The federal budget and deficit are expected to be high policy priorities in the 112th Congress as many new Republican members focus on spending cuts. The House of Representatives started the first day of its new session adopting a rules package that allows its leadership to use new methods to control spending. These rules changes will apply to 12 appropriations bills for the fiscal year that began October 1, 2010 that the last Congress did not pass.
The new rules change the current “pay as you go” requirement to “cut as you go.” Under this rule, any new spending must be paid for by spending cuts elsewhere, but cannot be paid for by an increase in taxes. However, taxes can be cut without a need to find an offset, i.e., a way to pay for the tax cut, which will work against deficit reduction. The rules also apply savings from discretionary spending cuts in appropriations to deficit reduction, rather than to other priorities within a bill.
Another rule allows Budget Committee Chairman Ryan to set FY11 budget levels for the House Appropriations Committee to use for spending bills, independent from a budget resolution, where spending levels are traditionally set.

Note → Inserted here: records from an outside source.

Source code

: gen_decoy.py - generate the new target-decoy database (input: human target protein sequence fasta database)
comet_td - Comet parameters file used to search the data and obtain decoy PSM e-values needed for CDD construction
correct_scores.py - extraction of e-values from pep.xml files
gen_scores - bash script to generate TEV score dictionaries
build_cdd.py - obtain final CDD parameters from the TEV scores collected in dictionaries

The House has the opportunity to reconstruct its FY11 Transportation, Housing and Urban Development (T-HUD) appropriations bill, which it passed in July 2010. The Senate did not do the same (see Memo, 7/30/10, 12/23/10). The government has been funded under four continuing resolutions (CR) since the start of the fiscal year. The current CR expires on March 4.
Several plans to reduce discretionary spending circulated at the end of 2010, including House Republicans’ “Pledge for America,” which proposed spending reductions to FY08 levels. Speaker Representative John Boehner’s (R-WI) suggestion to cut nondefense discretionary programs by $101 billion could severely impact households that HUD programs now serve. Mr. Boehner has suggested breaking appropriations legislation into individual bills for each federal agency, which could result in deeper and more consistent cuts.

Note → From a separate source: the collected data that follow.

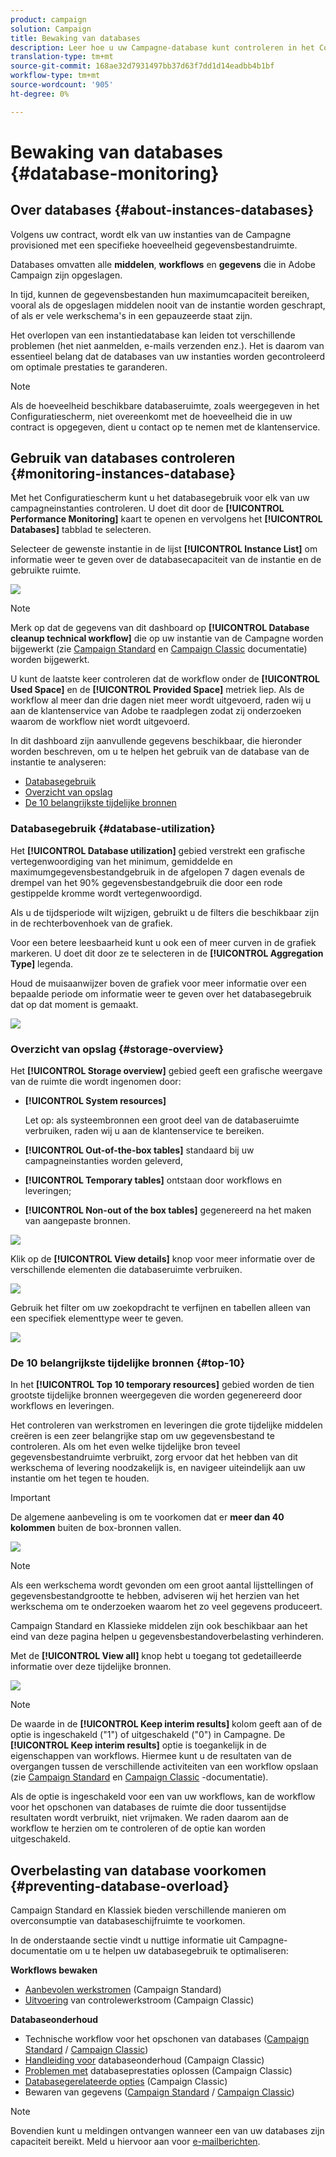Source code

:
 ```yaml
---
product: campaign
solution: Campaign
title: Bewaking van databases
description: Leer hoe u uw Campagne-database kunt controleren in het Configuratiescherm
translation-type: tm+mt
source-git-commit: 168ae32d7931497bb37d63f7dd1d14eadbb4b1bf
workflow-type: tm+mt
source-wordcount: '905'
ht-degree: 0%

---
```



# Bewaking van databases {#database-monitoring}

## Over databases {#about-instances-databases}

Volgens uw contract, wordt elk van uw instanties van de Campagne provisioned met een specifieke hoeveelheid gegevensbestandruimte.

Databases omvatten alle **middelen**, **workflows** en **gegevens** die in Adobe Campaign zijn opgeslagen.

In tijd, kunnen de gegevensbestanden hun maximumcapaciteit bereiken, vooral als de opgeslagen middelen nooit van de instantie worden geschrapt, of als er vele werkschema&#39;s in een gepauzeerde staat zijn.

Het overlopen van een instantiedatabase kan leiden tot verschillende problemen (het niet aanmelden, e-mails verzenden enz.). Het is daarom van essentieel belang dat de databases van uw instanties worden gecontroleerd om optimale prestaties te garanderen.

>[!NOTE]
>
>Als de hoeveelheid beschikbare databaseruimte, zoals weergegeven in het Configuratiescherm, niet overeenkomt met de hoeveelheid die in uw contract is opgegeven, dient u contact op te nemen met de klantenservice.

## Gebruik van databases controleren {#monitoring-instances-database}

Met het Configuratiescherm kunt u het databasegebruik voor elk van uw campagneinstanties controleren. U doet dit door de **[!UICONTROL Performance Monitoring]** kaart te openen en vervolgens het **[!UICONTROL Databases]** tabblad te selecteren.

Selecteer de gewenste instantie in de lijst **[!UICONTROL Instance List]** om informatie weer te geven over de databasecapaciteit van de instantie en de gebruikte ruimte.

![](assets/databases_dashboard.png)

>[!NOTE]
>
>Merk op dat de gegevens van dit dashboard op **[!UICONTROL Database cleanup technical workflow]** die op uw instantie van de Campagne worden bijgewerkt (zie [Campaign Standard](https://docs.adobe.com/help/en/campaign-standard/using/administrating/application-settings/technical-workflows.html#list-of-technical-workflows) en [Campaign Classic](https://docs.adobe.com/help/en/campaign-classic/using/monitoring-campaign-classic/data-processing/database-cleanup-workflow.html) documentatie) worden bijgewerkt.
>
>U kunt de laatste keer controleren dat de workflow onder de **[!UICONTROL Used Space]** en de **[!UICONTROL Provided Space]** metriek liep. Als de workflow al meer dan drie dagen niet meer wordt uitgevoerd, raden wij u aan de klantenservice van Adobe te raadplegen zodat zij onderzoeken waarom de workflow niet wordt uitgevoerd.

In dit dashboard zijn aanvullende gegevens beschikbaar, die hieronder worden beschreven, om u te helpen het gebruik van de database van de instantie te analyseren:

* [Databasegebruik](../../performance-monitoring/using/database-monitoring.md#database-utilization)
* [Overzicht van opslag](../../performance-monitoring/using/database-monitoring.md#storage-overview)
* [De 10 belangrijkste tijdelijke bronnen](../../performance-monitoring/using/database-monitoring.md#top-10)

### Databasegebruik {#database-utilization}

Het **[!UICONTROL Database utilization]** gebied verstrekt een grafische vertegenwoordiging van het minimum, gemiddelde en maximumgegevensbestandgebruik in de afgelopen 7 dagen evenals de drempel van het 90% gegevensbestandgebruik die door een rode gestippelde kromme wordt vertegenwoordigd.

Als u de tijdsperiode wilt wijzigen, gebruikt u de filters die beschikbaar zijn in de rechterbovenhoek van de grafiek.

Voor een betere leesbaarheid kunt u ook een of meer curven in de grafiek markeren. U doet dit door ze te selecteren in de **[!UICONTROL Aggregation Type]** legenda.

Houd de muisaanwijzer boven de grafiek voor meer informatie over een bepaalde periode om informatie weer te geven over het databasegebruik dat op dat moment is gemaakt.

![](assets/databases_dashboard_detail.png)

### Overzicht van opslag {#storage-overview}

Het **[!UICONTROL Storage overview]** gebied geeft een grafische weergave van de ruimte die wordt ingenomen door:

* **[!UICONTROL System resources]**

   Let op: als systeembronnen een groot deel van de databaseruimte verbruiken, raden wij u aan de klantenservice te bereiken.

* **[!UICONTROL Out-of-the-box tables]** standaard bij uw campagneinstanties worden geleverd,
* **[!UICONTROL Temporary tables]** ontstaan door workflows en leveringen;
* **[!UICONTROL Non-out of the box tables]** gegenereerd na het maken van aangepaste bronnen.

![](assets/database-storage-overview.png)

Klik op de **[!UICONTROL View details]** knop voor meer informatie over de verschillende elementen die databaseruimte verbruiken.

![](assets/database-storage-details.png)

Gebruik het filter om uw zoekopdracht te verfijnen en tabellen alleen van een specifiek elementtype weer te geven.

![](assets/database-storage-overview-filter.png)

### De 10 belangrijkste tijdelijke bronnen {#top-10}

In het **[!UICONTROL Top 10 temporary resources]** gebied worden de tien grootste tijdelijke bronnen weergegeven die worden gegenereerd door workflows en leveringen.

Het controleren van werkstromen en leveringen die grote tijdelijke middelen creëren is een zeer belangrijke stap om uw gegevensbestand te controleren. Als om het even welke tijdelijke bron teveel gegevensbestandruimte verbruikt, zorg ervoor dat het hebben van dit werkschema of levering noodzakelijk is, en navigeer uiteindelijk aan uw instantie om het tegen te houden.

>[!IMPORTANT]
>
>De algemene aanbeveling is om te voorkomen dat er **meer dan 40 kolommen** buiten de box-bronnen vallen.

![](assets/database-top10.png)

>[!NOTE]
>
>Als een werkschema wordt gevonden om een groot aantal lijsttellingen of gegevensbestandgrootte te hebben, adviseren wij het herzien van het werkschema om te onderzoeken waarom het zo veel gegevens produceert.
>
>Campaign Standard en Klassieke middelen zijn ook beschikbaar aan het eind van deze pagina helpen u gegevensbestandoverbelasting verhinderen.

Met de **[!UICONTROL View all]** knop hebt u toegang tot gedetailleerde informatie over deze tijdelijke bronnen.

![](assets/database-top10-view.png)

>[!NOTE]
>
>De waarde in de **[!UICONTROL Keep interim results]** kolom geeft aan of de optie is ingeschakeld (&quot;1&quot;) of uitgeschakeld (&quot;0&quot;) in Campagne. De **[!UICONTROL Keep interim results]** optie is toegankelijk in de eigenschappen van workflows. Hiermee kunt u de resultaten van de overgangen tussen de verschillende activiteiten van een workflow opslaan (zie [Campaign Standard](https://docs.adobe.com/content/help/en/campaign-standard/using/managing-processes-and-data/executing-a-workflow/managing-execution-options.html) en [Campaign Classic](https://docs.adobe.com/content/help/en/campaign-classic/using/automating-with-workflows/general-operation/workflow-best-practices.html#logs) -documentatie).
>
>Als de optie is ingeschakeld voor een van uw workflows, kan de workflow voor het opschonen van databases de ruimte die door tussentijdse resultaten wordt verbruikt, niet vrijmaken. We raden daarom aan de workflow te herzien om te controleren of de optie kan worden uitgeschakeld.

## Overbelasting van database voorkomen {#preventing-database-overload}

Campaign Standard en Klassiek bieden verschillende manieren om overconsumptie van databaseschijfruimte te voorkomen.

In de onderstaande sectie vindt u nuttige informatie uit Campagne-documentatie om u te helpen uw databasegebruik te optimaliseren:

**Workflows bewaken**

* [Aanbevolen werkstromen](https://docs.adobe.com/content/help/en/campaign-standard/using/managing-processes-and-data/workflow-general-operation/best-practices-workflows.html) (Campaign Standard)
* [Uitvoering](https://docs.adobe.com/help/en/campaign-classic/using/automating-with-workflows/monitoring-workflows/monitoring-workflow-execution.html) van controlewerkstroom (Campaign Classic)

**Databaseonderhoud**

* Technische workflow voor het opschonen van databases ([Campaign Standard](https://docs.adobe.com/help/en/campaign-standard/using/administrating/application-settings/technical-workflows.html#list-of-technical-workflows) / [Campaign Classic](https://docs.adobe.com/help/en/campaign-classic/using/monitoring-campaign-classic/data-processing/database-cleanup-workflow.html))
* [Handleiding voor](https://docs.adobe.com/content/help/en/campaign-classic/using/monitoring-campaign-classic/database-maintenance/recommendations.html) databaseonderhoud (Campaign Classic)
* [Problemen met](https://docs.adobe.com/content/help/en/campaign-classic/using/monitoring-campaign-classic/troubleshooting/database-performances.html) databaseprestaties oplossen (Campaign Classic)
* [Databasegerelateerde opties](https://docs.adobe.com/help/en/campaign-classic/using/installing-campaign-classic/appendices/configuring-campaign-options.html#database) (Campaign Classic)
* Bewaren van gegevens ([Campaign Standard](https://docs.adobe.com/help/en/campaign-standard/using/administrating/application-settings/data-retention.html) / [Campaign Classic](https://docs.adobe.com/help/en/campaign-classic/using/configuring-campaign-classic/data-model/data-model-best-practices.html#data-retention))

>[!NOTE]
>
>Bovendien kunt u meldingen ontvangen wanneer een van uw databases zijn capaciteit bereikt. Meld u hiervoor aan voor [e-mailberichten](../../performance-monitoring/using/email-alerting.md).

Cutting discretionary spending by more than $100 billion could reduce Tenant-Based Rental Assistance by $4 billion, causing 475,000 households to lose their rental assistance and likely their homes. The Project-Based Rental Assistance program could experience a $2.3 billion reduction, the Public Housing Capital and Operating Funds a $1.5 billion decrease, the Community Development Block Grant a $7 billion cut, and Homeless Assistance Grants a $500 million reduction.
Meanwhile, Representatives Marsha Blackburn (R-TN) and Robert Woodall (R-GA) have introduced legislation to slash discretionary spending. Ms. Blackburn offered three bills that would make 5%, 10% and 15% cuts to non-defense, non-homeland security and non-veterans affairs spending, respectively, for FY11 and FY12. Mr. Woodall’s bill would reduce total discretionary funding to levels established in the CR.
NLIHC is monitoring Congressional developments on HUD appropriations and will issue a “Call to Action” when advocate calls to Capitol Hill will be most effective.